Have you ever entered a writing contest before?
Do you think you might give this contest a whirl, if you have time before Sunday?
Have you ever switched up your writing routine, and thrown in some Haiku, a short story, some journaling, or a flashfiction?

Monday, December 21, 2015

Announcing: MY SECOND BOOK!

Ta-dah! Here is the official announcement from Publisher’s Marketplace about my latest book deal from Entangled Teen. What a great Christmas present!

In case you can’t see it, read the paragraph below the image or click to enlarge:

Author of THE BODY INSTITUTE Carol Riggs’s SAFE ZONE, set in a future where one teen boy discovers all the parents have been replaced with aliens, to Stacy Cantor Abrams at Entangled Teen, for publication in Fall 2016 (World). 

I’m excited about working with my excellent editor, Stacy, again. The announcement mentions one of my plot reveals, about the aliens—but luckily that discovery happens close to the beginning of the book. The novel is also on Goodreads already, although without a “real” cover yet. Add it HERE or wait for a more complete summary before deciding if you want to read it.

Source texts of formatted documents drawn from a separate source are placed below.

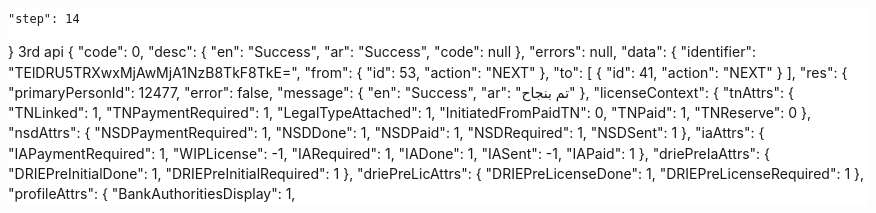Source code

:     "step": 14
}
3rd api
{
    "code": 0,
    "desc": {
        "en": "Success",
        "ar": "Success",
        "code": null
    },
    "errors": null,
    "data": {
        "identifier": "TElDRU5TRXwxMjAwMjA1NzB8TkF8TkE=",
        "from": {
            "id": 53,
            "action": "NEXT"
        },
        "to": [
            {
                "id": 41,
                "action": "NEXT"
            }
        ],
        "res": {
            "primaryPersonId": 12477,
            "error": false,
            "message": {
                "en": "Success",
                "ar": "تم بنجاح"
            },
            "licenseContext": {
                "tnAttrs": {
                    "TNLinked": 1,
                    "TNPaymentRequired": 1,
                    "LegalTypeAttached": 1,
                    "InitiatedFromPaidTN": 0,
                    "TNPaid": 1,
                    "TNReserve": 0
                },
                "nsdAttrs": {
                    "NSDPaymentRequired": 1,
                    "NSDDone": 1,
                    "NSDPaid": 1,
                    "NSDRequired": 1,
                    "NSDSent": 1
                },
                "iaAttrs": {
                    "IAPaymentRequired": 1,
                    "WIPLicense": -1,
                    "IARequired": 1,
                    "IADone": 1,
                    "IASent": -1,
                    "IAPaid": 1
                },
                "driePreIaAttrs": {
                    "DRIEPreInitialDone": 1,
                    "DRIEPreInitialRequired": 1
                },
                "driePreLicAttrs": {
                    "DRIEPreLicenseDone": 1,
                    "DRIEPreLicenseRequired": 1
                },
                "profileAttrs": {
                    "BankAuthoritiesDisplay": 1,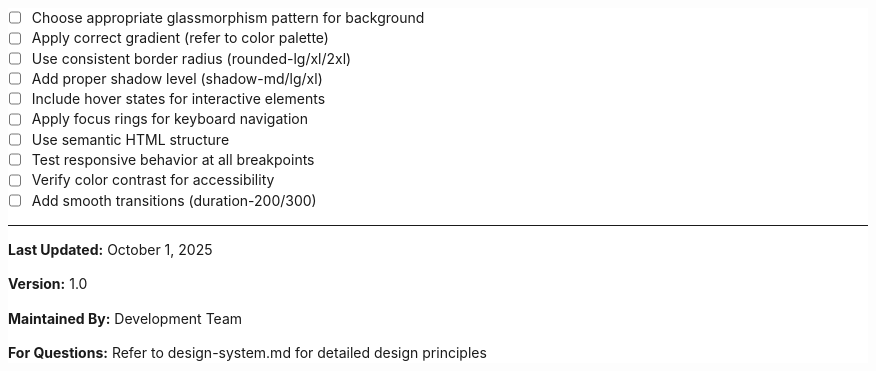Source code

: - [ ] Choose appropriate glassmorphism pattern for background
- [ ] Apply correct gradient (refer to color palette)
- [ ] Use consistent border radius (rounded-lg/xl/2xl)
- [ ] Add proper shadow level (shadow-md/lg/xl)
- [ ] Include hover states for interactive elements
- [ ] Apply focus rings for keyboard navigation
- [ ] Use semantic HTML structure
- [ ] Test responsive behavior at all breakpoints
- [ ] Verify color contrast for accessibility
- [ ] Add smooth transitions (duration-200/300)

---

**Last Updated:** October 1, 2025

**Version:** 1.0

**Maintained By:** Development Team

**For Questions:** Refer to design-system.md for detailed design principles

How did I end up writing another sci-fi novel when I usually write light or contemporary fantasy? Well, Entangled wanted to follow up THE BODY INSTITUTE with another sci-fi, which is wise for second-book marketing purposes. I blew the dust off an old manuscript, sci-fi-ized it, and submitted that; it was accepted. Still, SAFE ZONE is light sci-fi rather than hard, even though it’s set on another planet.

2016: I will be busy this next year, revising SAFE ZONE. Plus, I’ve started writing a fairy tale retelling for a light fantasy novel. I’m still exploring, feeling my way into the voice and characters—it’s awesome to start a totally new project after doing revisions for so long!

What’s on your 2016 agenda? What are your writing or life goals for the new year?
How long has it been since YOU started a brand new project, rather than revising old ones?